XX. Yüzyılın başında dünya insanlık adına büyük bir felaket yaşamıştı. Felaketin adı I. Dünya Savaşı idi. Savaşa o zamanın en güçlü siyasi ve askerî organizasyonları iştirak etmişti. Savaşın arkasından bazı devletler yıkılmış, bazı devletler de kurulmuştu. Rusya, Avusturya, Almanya, monarşileri yıkılmış cumhuriyetler ilan edilmişti. En önemlisi savaş esnasında ve sonucunda milyonlarca insan hayatını kaybetmişti. Savaşın en önemli etkilerinden birisi de Osmanlı Devleti üzerinde yaşanmıştı.

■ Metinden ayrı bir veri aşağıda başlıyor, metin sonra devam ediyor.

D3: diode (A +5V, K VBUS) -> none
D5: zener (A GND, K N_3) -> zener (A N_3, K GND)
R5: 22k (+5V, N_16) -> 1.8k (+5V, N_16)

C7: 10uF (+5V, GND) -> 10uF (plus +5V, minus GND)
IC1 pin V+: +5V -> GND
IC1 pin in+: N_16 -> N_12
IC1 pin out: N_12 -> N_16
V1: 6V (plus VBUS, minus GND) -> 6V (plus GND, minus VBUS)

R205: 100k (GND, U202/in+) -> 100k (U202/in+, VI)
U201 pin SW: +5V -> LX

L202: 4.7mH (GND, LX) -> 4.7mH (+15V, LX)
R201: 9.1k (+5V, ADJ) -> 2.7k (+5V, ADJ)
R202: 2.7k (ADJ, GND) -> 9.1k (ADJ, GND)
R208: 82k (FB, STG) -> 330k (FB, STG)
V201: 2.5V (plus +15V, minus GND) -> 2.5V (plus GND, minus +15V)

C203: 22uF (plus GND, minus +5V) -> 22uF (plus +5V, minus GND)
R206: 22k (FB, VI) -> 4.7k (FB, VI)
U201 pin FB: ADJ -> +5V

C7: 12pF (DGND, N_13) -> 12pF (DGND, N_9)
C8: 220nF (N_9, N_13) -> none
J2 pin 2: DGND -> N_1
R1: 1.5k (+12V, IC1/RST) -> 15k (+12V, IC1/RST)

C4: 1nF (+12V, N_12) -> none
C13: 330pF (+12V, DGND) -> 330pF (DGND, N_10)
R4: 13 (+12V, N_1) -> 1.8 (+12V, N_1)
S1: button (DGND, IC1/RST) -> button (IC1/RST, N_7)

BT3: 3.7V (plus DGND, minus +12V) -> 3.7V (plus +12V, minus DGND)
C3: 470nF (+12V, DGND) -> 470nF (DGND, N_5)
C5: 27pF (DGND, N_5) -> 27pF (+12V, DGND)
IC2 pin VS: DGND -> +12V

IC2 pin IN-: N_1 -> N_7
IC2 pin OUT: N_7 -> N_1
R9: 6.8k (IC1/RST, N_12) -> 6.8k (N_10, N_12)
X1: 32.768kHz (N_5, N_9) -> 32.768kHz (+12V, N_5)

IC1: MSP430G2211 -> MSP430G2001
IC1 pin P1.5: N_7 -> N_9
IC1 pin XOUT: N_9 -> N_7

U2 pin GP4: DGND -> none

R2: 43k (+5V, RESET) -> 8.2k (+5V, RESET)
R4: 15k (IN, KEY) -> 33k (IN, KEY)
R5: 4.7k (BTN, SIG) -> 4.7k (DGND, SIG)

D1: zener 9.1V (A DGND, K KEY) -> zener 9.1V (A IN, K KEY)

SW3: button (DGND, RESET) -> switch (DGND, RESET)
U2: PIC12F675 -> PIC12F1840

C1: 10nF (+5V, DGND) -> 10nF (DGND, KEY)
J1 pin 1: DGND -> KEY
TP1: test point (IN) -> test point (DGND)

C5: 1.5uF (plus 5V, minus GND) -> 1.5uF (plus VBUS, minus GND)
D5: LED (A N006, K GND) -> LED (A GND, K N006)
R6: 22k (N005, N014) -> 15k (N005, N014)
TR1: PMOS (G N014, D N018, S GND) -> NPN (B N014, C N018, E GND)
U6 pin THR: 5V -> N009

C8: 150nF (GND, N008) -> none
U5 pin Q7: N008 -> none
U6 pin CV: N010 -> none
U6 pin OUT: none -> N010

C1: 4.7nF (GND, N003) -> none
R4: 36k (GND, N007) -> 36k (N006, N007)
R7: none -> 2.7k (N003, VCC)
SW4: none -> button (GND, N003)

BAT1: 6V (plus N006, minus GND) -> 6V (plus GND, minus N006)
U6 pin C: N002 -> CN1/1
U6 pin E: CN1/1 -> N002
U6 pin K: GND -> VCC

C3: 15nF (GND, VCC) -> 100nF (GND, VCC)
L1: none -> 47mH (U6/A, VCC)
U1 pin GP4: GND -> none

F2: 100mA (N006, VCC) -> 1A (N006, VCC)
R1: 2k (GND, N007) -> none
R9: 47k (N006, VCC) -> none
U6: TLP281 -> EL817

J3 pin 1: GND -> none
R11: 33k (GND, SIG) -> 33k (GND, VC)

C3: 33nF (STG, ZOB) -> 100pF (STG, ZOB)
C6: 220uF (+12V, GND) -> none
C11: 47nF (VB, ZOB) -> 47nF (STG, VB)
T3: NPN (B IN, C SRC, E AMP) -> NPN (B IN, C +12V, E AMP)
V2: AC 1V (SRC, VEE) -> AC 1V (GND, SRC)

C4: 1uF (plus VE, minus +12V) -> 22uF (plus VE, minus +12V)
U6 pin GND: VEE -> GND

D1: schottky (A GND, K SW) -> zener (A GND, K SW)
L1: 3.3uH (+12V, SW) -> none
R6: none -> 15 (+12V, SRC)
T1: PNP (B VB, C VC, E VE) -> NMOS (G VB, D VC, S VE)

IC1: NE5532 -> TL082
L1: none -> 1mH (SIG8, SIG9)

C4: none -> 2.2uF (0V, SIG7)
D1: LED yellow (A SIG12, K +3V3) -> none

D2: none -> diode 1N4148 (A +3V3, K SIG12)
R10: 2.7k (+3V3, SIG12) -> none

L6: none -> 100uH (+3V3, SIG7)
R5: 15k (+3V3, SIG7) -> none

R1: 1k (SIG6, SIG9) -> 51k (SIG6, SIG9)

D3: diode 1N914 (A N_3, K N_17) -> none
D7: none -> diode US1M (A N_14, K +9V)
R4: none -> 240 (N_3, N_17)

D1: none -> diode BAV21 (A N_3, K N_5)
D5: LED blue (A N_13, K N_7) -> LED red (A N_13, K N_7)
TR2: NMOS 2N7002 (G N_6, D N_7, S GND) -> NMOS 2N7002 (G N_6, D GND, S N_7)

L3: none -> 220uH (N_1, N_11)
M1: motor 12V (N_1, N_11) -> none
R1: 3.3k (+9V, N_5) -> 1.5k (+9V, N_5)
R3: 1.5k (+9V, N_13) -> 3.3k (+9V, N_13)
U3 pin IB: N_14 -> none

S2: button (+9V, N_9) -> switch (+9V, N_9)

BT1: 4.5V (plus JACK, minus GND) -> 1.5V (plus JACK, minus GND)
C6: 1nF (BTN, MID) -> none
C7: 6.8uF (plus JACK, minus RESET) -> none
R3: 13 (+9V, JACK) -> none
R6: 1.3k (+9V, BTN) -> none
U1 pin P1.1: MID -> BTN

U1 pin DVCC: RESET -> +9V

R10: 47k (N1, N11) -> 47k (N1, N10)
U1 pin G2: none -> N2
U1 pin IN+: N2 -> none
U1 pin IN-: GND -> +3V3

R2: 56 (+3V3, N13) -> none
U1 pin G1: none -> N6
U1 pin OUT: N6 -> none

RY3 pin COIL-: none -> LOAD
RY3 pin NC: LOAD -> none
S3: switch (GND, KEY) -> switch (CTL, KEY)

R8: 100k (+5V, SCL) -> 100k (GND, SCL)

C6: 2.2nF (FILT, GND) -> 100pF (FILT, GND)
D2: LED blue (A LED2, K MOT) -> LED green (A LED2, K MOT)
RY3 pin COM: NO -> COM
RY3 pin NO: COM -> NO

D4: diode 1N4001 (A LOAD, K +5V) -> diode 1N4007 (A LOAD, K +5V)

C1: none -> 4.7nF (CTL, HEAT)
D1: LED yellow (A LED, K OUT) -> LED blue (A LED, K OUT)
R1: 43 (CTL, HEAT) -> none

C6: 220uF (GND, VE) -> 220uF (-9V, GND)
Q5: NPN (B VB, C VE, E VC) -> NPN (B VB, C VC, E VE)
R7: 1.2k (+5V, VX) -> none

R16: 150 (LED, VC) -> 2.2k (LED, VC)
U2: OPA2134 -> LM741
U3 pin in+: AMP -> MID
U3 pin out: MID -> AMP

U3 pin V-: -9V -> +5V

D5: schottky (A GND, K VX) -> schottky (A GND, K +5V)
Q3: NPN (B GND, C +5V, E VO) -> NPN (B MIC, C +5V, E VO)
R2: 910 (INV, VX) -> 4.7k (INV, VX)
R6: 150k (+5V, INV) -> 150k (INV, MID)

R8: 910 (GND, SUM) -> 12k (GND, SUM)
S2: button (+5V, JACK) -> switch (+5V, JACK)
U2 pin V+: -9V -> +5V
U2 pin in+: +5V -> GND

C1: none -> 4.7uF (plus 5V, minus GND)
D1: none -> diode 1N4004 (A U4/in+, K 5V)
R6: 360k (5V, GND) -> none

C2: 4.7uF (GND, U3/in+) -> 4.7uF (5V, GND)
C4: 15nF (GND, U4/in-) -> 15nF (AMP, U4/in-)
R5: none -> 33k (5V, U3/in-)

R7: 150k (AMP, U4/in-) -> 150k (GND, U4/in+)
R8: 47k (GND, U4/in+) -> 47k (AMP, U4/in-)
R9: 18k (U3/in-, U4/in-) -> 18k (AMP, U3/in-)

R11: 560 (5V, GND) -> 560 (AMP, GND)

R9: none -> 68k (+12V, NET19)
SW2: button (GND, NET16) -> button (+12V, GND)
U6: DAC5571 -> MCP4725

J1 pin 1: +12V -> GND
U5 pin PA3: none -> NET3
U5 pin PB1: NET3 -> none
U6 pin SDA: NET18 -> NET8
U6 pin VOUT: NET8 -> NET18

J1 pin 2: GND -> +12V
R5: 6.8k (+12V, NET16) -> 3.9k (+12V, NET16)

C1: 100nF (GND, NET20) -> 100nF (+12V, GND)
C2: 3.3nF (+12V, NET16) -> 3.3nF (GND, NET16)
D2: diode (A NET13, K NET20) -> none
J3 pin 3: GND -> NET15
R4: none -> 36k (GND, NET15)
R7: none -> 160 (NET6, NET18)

Trablusgarb ve Balkan Savaşlarıyla felaketin girdabına yakalanan Osmanlı Devleti, I. Dünya Savaşı ile de tam anlamıyla çöküş haline girmişti. Müttefikleriyle beraber yenilgiye sürüklenen geçmişin haşmetli devleti, askerî ve siyasi olarak tam bir yıkıma uğramış, topraklarının yüzde doksanını kaybetmişti. Savaşın sonunda bütün idari ve ekonomik sistemine el konulmuştu. Ordusu da terhis edilince artık sona gelmişti.
Bu büyük savaşın ölüm derecesindeki sonuçlarını Türk milleti kabul etmedi. Mustafa Kemal Paşa ve arkadaşlarının başlattığı Türk İstiklal Savaşı, 9 Eylül 1922’de İzmir’e girişle başarıya ulaştı. Bir diriliş hareketi olan İstiklal Savaşı’nın başlıca mücadele söylemi “vatanın ve milletin tam istiklali” ve “ya istiklal ya ölüm” idi. Bu istiklal prensipleriyle eşdeğer bir başka temel ilke de “Kuvâ-yı milliyeyi âmil, irade-i milliyeyi hâkim kılmak esastır.” prensibiydi. Bu prensibin de adı, 29 Ekim 1923’te Türkiye Büyük Millet Meclisi’nde konuldu ve “Türkiye Cumhuriyeti Devleti” bütün dünyaya ilân edildi.
Cumhuriyetimizin 94. Yıldönümü bütün milletimize kutlu olsun.